The historic cyclone that made landfall on this date last year was so powerful and devastating that it was designated a "superstorm," had its name retired, and entered the tropical storm hall of fame.
But hurricane experts fear that something far worse than Sandy, blamed for $50 billion in damage, is brewing. In the next two decades, the nation could experience a $500 billion storm.
The sea level is rising, and global warming might affect future storms. But even if the world's temperature stops rising before you finish this paragraph, hurricanes far more damaging than Sandy are all but a certainty, they say.
Despite unprecedented forecasting, monitoring, and warning abilities, and a record period of hurricanes avoiding landfall, the disaster remains one of the nation's most robust growth industries, with almost unlimited potential.
"Quite simply, there are more people and more infrastructure in harm's way," said Margaret Davidson, the National Oceanic and Atmospheric Administration's acting director of coastal resource management.
Jersey Shore real estate alone is worth about $95 billion -- an 11-fold increase since 1962 -- and industry officials estimate that properties in hurricane-vulnerable areas have an insured value of $10 trillion.

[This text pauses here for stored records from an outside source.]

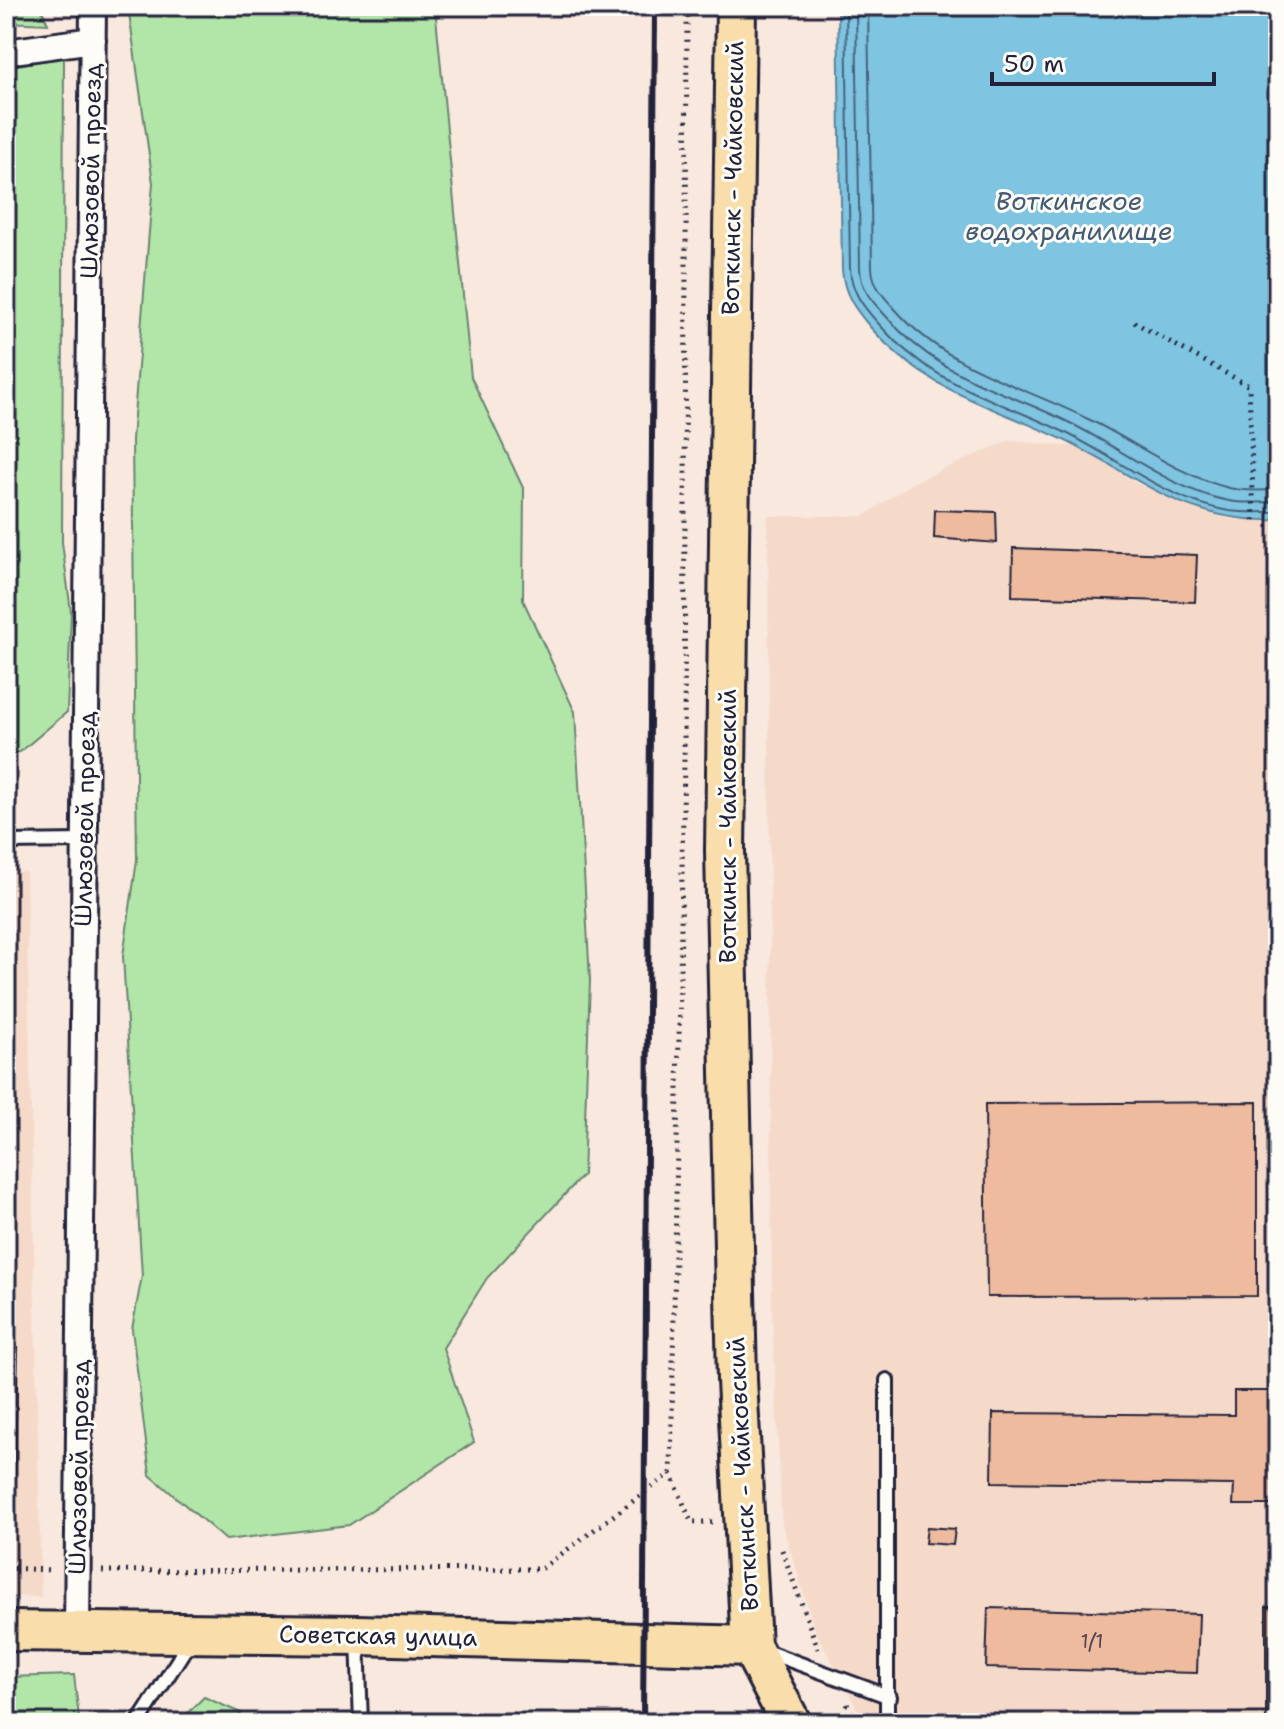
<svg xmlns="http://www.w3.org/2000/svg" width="1284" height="1729" viewBox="0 0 1284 1729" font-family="'Shantell Sans',sans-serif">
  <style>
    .built { fill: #f5daca }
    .green { fill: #b1e6a8; stroke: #6a8472; stroke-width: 2 }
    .water { fill: #7fc4e0; stroke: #5a839e; stroke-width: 2 }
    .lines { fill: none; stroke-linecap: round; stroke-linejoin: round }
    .shore { stroke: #47637d; stroke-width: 2 }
    .building { fill: #eebb9f; stroke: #22223b; stroke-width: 2 }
    .lane-casing { stroke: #22223b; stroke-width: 18 }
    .street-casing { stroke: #22223b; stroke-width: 30 }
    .primary-casing { stroke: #22223b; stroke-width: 44 }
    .path { stroke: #22223b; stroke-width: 5; stroke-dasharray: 2 6; stroke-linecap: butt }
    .lane { stroke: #fdfcf7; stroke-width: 12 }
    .street { stroke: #fdfcf7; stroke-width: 24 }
    .primary { stroke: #f9deab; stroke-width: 38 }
    .rail { stroke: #22223b; stroke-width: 6 }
    .labels { text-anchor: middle; stroke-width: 6; stroke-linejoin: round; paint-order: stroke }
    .number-label { font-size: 20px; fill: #554854 }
    .street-label { font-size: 24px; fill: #22223b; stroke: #fdfcf7 }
    .water-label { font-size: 26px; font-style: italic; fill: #435b75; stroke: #fdfcf7 }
  </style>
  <rect width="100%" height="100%" fill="#f8e8dd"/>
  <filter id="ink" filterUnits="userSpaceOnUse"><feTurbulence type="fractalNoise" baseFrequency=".0125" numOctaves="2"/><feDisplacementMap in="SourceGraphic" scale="16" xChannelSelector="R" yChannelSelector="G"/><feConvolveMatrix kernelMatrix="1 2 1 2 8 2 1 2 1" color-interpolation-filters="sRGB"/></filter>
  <g filter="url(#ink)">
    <path class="built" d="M1008,441L1078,447L1136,483L1225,518L1278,520V1723H1141L1128,1714L1050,1723H865L815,1630L782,1524L772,1312L768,516H864L912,483Z
      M6,871L26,872L41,1597L6,1596Z"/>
    <path class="green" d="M6,6H40L48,24L6,22Z
      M128,6H435L471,377L524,490L523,600L575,712L590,980L583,1175L487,1278L443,1348L474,1442L349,1525L226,1540L150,1475L132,1329L142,1276L123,956L137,860L132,440L153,183Z
      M64,57L62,542L71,612L67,712L20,752L6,753V67Z
      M74,1675L79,1718L73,1723H6V1677Z
      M204,1697L241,1713L238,1723H178Z
      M1128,1714L1141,1723H1050L1056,1721Z"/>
    <path class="water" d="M838,6H1278V520C1186,523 1141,478 1064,440C991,405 928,393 871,328C855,309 844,295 842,270Z"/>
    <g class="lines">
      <path class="shore" d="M846,6L850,269C852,292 862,305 877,322C932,386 992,397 1064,432C1118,458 1168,501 1229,511C1245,513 1262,512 1278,512
        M856,6L860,269C861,289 871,300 885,315C938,377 996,387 1066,421C1120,447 1169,489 1229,501C1245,504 1262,502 1278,502
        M868,6L872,268C873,286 883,296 895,309C946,368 1020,385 1088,419C1136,442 1177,475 1229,488C1245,492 1262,490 1278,490"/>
    </g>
    <path class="building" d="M935,510L996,512L997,543L934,538Z
      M1013,548L1197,555L1195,602L1012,596Z
      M1257,1102V1296L987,1297L985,1104Z
      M6,1348H18L14,1502H6Z
      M1234,1391H1276L1275,1505H1233L1234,1485L992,1482L993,1413L1234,1415Z
      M927,1527L955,1529L953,1545L925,1543Z
      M1266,1607H1278V1723H1266Z
      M988,1608L1199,1614L1197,1673L986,1668Z
      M424,1717L467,1722V1723H424Z"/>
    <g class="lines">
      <g class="lane-casing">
        <path id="lane" d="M6,842L85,841
          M887,1380V1723
          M358,1638L361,1723
          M765,1651L890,1697
          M138,1723L192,1638"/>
      </g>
      <g class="street-casing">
        <path id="street" d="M6,52L93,40
          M77,1632L93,6"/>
      </g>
      <g class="primary-casing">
        <path id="primary" d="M736,6L725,851L737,1380L751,1646L791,1723
          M6,1631L358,1635L751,1646"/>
      </g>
      <path class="path" d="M1134,322L1249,386L1254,521
        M671,1473L691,1522H713
        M782,1550L818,1649
        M6,1568L52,1570
        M102,1571L541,1569L671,1473L684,760L687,6
        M847,1704L856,1723"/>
      <use href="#lane" class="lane"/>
      <use href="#street" class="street"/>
      <use href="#primary" class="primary"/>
      <path class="rail" d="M643,1723L655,6"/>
    </g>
  </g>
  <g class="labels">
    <g class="number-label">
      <text x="1092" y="1648">1/1</text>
    </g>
    <g class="street-label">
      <text transform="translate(91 171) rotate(-89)" y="8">Шлюзовой проезд</text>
      <text transform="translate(733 178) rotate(-89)" y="8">Воткинск - Чайковский</text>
      <text transform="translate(85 819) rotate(-89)" y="8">Шлюзовой проезд</text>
      <text transform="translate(728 826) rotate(-90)" y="8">Воткинск - Чайковский</text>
      <text transform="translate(79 1467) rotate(-89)" y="8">Шлюзовой проезд</text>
      <text transform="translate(743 1474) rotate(-93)" y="8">Воткинск - Чайковский</text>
      <text transform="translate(378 1636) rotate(1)" y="8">Советская улица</text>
    </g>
    <g class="water-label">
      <text x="1069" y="210">Воткинское<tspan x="1069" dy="30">водохранилище</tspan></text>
    </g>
  </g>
  <rect width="1284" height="1729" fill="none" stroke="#fdfcf7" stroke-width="32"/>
  <rect x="16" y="16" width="1252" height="1697" fill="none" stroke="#22223b" stroke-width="3" filter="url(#ink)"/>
  <path d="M992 72v12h222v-12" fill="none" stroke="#22223b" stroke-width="4"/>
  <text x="1004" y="72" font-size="24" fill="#22223b" stroke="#fdfcf7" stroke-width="6" paint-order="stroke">50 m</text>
</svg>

Disaster costs have exploded in the last 25 years.
No U.S. hurricane caused more than $1 billion in damage before Hugo in 1989. From 2005 through fiscal 2011, the Federal Emergency Management Agency has spent more than $50 billion on tropical storms -- 90 percent of all disaster money -- even though no major hurricanes made a U.S. landfall after 2005.
Sandy stimulated discussions about mitigation, emergency preparedness, communication, and even sand dunes. But given the nation's hurricane history, Davidson said, she wondered about any lasting impact.
"How many lessons have we actually learned well?" she said. "I'd like to see us make some new mistakes, frankly, as opposed to repeating the same old mistakes at greater expense."
Sandy's fundamental lesson, said Roger Pielke Jr., disaster specialist at the University of Colorado, is: "Planet Earth is a dangerous place, where extreme events are commonplace and disasters are to be expected."
Pielke has devised methods to analyze hurricanes in the period of record and estimated what those storms would cost if they struck today, given population, building, and inflation -- what he calls "normalized" damage.
Far and away No. 1 on the list is the Great Miami Hurricane of 1926 at $183.3 billion. The estimates grow about 5 percent annually. Thus a similar storm hitting the same area 20 years from now would yield close to $500 billion in damage.
Katrina, the 2005 hurricane blamed for thousands of deaths and leaving FEMA's National Flood Insurance Program swamped in a red tide of debt, is No. 4, at $80 billion. Sandy is No. 7.
One factor that argues for more expensive future storms is the rising sea level. Seas generally have been rising for thousands of years as the planet has warmed, and in recent years the rising has accelerated, the result of melting ice and the greater volume of warm water.
Sandy is a powerful illustration of the importance of water levels. It made landfall during one of the highest tides of the year along the New Jersey and New York coasts.
Had it arrived at low tide, said Adam H. Sobel, an atmospheric scientist at Columbia University, the water level in New York Harbor would have been around 9 feet -- about the level of Irene in 2011, not a big deal in terms of storm surge -- rather than 14 feet.
"Manhattan wouldn't have lost power," he said. "The subways wouldn't have flooded."
Higher seas mean more damaging storm surges and also subtle increases in wave power.
"We know sea level is already rising," said Ben Strauss, a climate scientist at Climate Central, an independent research organization. "Every coastal flood is starting from a higher launch pad.
"Even if there were no increase in storm intensity, we would still see much worse flooding in the future."
It is unclear whether global warming is affecting hurricane intensity, according to the 10 scientists who authored a 2010 paper, but they said the models suggest an increase in intensity of 2 percent to 11 percent by the end of the century.
"I have not seen anything that would suggest any change in storm strength," said Frank Marks, director of NOAA's Hurricane Research Division. "Given that the warming is expected to affect the polar regions more than the tropics, I doubt we will see much change in the tropical cyclones due to warming for some time."
The last eight tropical-storm seasons have been unprecedented in terms of the lack of hurricane landfalls. No major hurricane -- one with winds of at least 111 mph -- has hit the U.S. coast since 2005, and no hurricane of any strength has made a Florida landfall since then. Both are record streaks. This season, for the first time since 1982, no major hurricane has formed in the Atlantic Basin, not even a fish storm.
No scientist has attributed the gentleness to global warming, however, and no one expects that luck to continue.
Some season soon, experts say, something worse than Sandy is all but inevitable, even without changes in storm intensity. The pins are set up, and the weight of the ball isn't going to make much difference.
"We really can ill afford to keep having these $30 (billion) to 100 billion disasters," NOAA's Davidson said.
"Now, we think we're going to see $100 billion disasters on a regular basis."